W3C home > Mailing lists > Public > public-rdf-wg@w3.org > May 2011

Re: Proposal for ISSUE-12, string literals

From: Richard Cyganiak <richard@cyganiak.de>
Date: Thu, 12 May 2011 11:19:27 +0100
Cc: RDF Working Group WG <public-rdf-wg@w3.org>
Message-Id: <27DEFC50-57DB-4F54-9A47-E44459FA1827@cyganiak.de>
To: Ivan Herman <ivan@w3.org>
On 12 May 2011, at 09:22, Ivan Herman wrote:
> - You make the remark on the wiki page on 'extending this to numeric literals', which I would rather say 'extending this to any datatype' (eg, xsd:dateTime, too).

Right -- I changed the section heading on the wiki.

> I have the impression that this is also a consequence of what you write already. You emphasize the 'lexical equality', and you also say "Implementations MAY replace any literal with a canonical form if both are syntactically different, but have the same value." which does not look like being bound to string literals.

The way I wrote it, the only literals marked as canonical forms are plain string literals. So the sentence doesn't license replacement of, say, +00013 with 13, because no numeric literals have been marked as canonical forms. That could be easily changed, of course.

> Do you think there is anything missing in this document to make that picture complete (except, editorially, to possibly add non-string examples)?

If we only want to address string literals, then I think the proposal is complete.

If we want to address other XSD literals as well, then some bullet points should be added to the list of equalities, and the canonical lexical form of some XSD datatypes (e.g., "13.0"^^xsd:decimal) should be defined to be canonical forms so that other same-valued literals can be replaced with the canonical form.

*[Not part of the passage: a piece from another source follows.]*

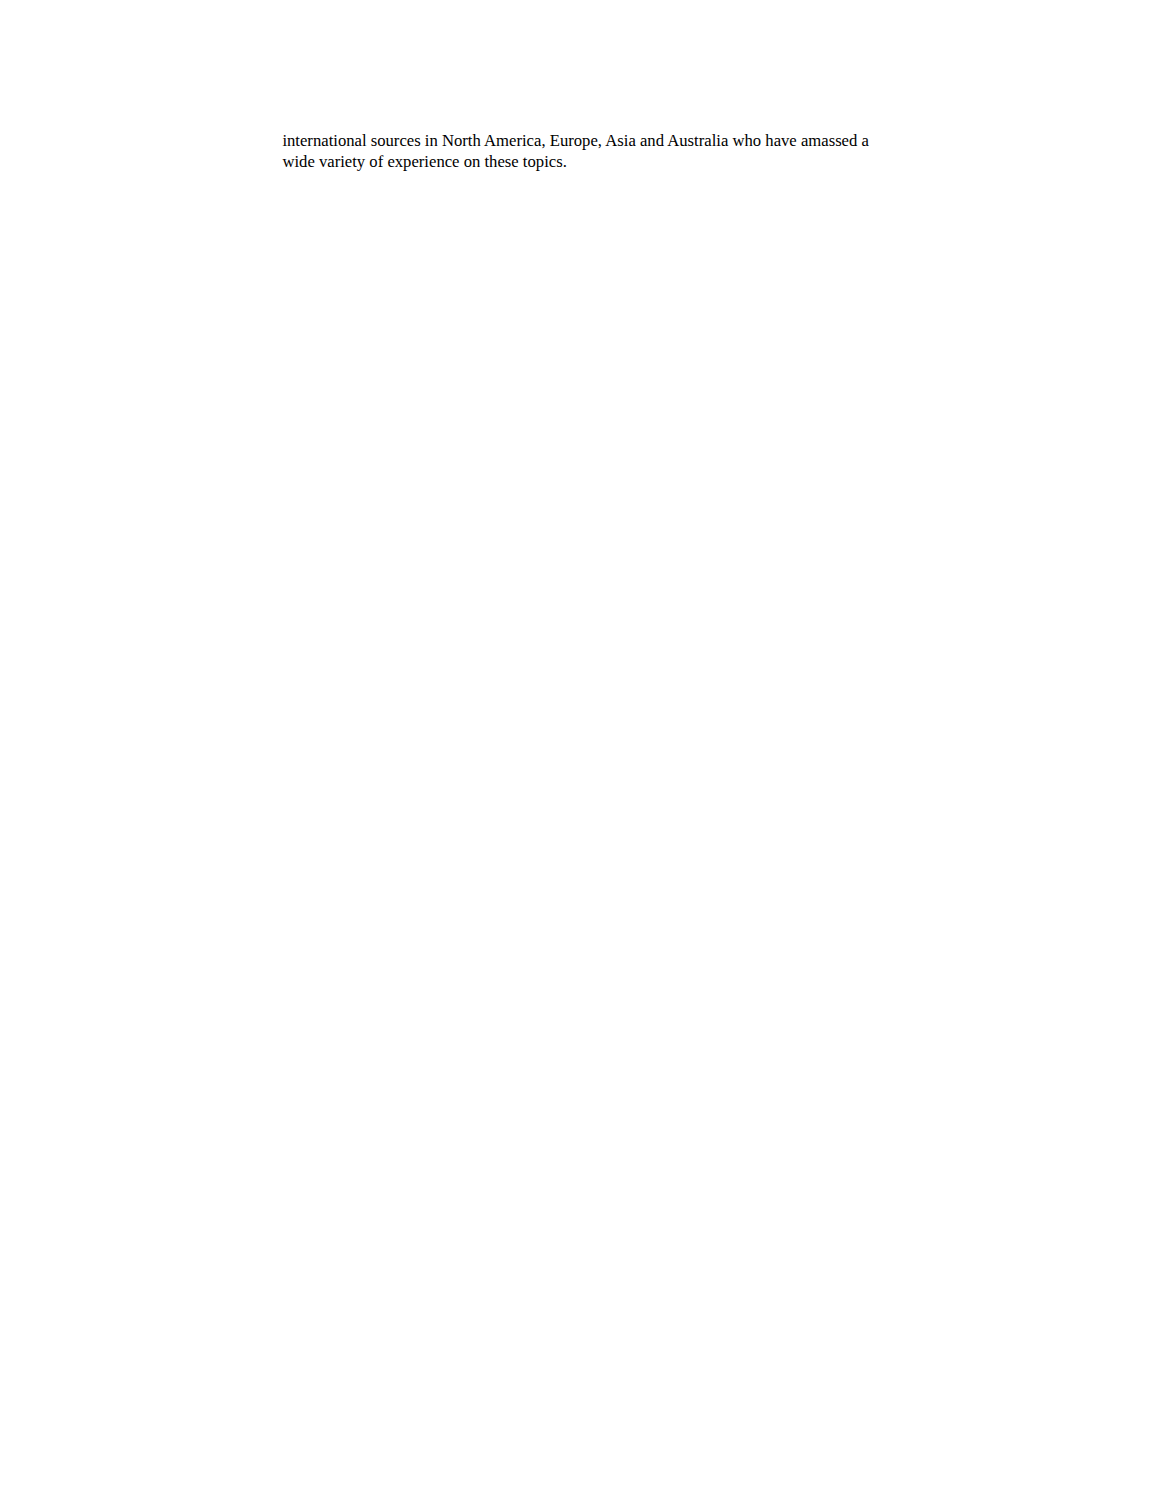international sources in North America, Europe, Asia and Australia who have amassed a wide variety of experience on these topics.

This requires a detailed reading of the XSD spec (which I have not done so far).

(RDF Concepts should probably contain a paragraph or two introducing the rdf:PlainLiteral datatype and referencing the relevant spec, but let's treat that as a separate issue.)

> - I would also propose to make some tiny changes in the Semantics document.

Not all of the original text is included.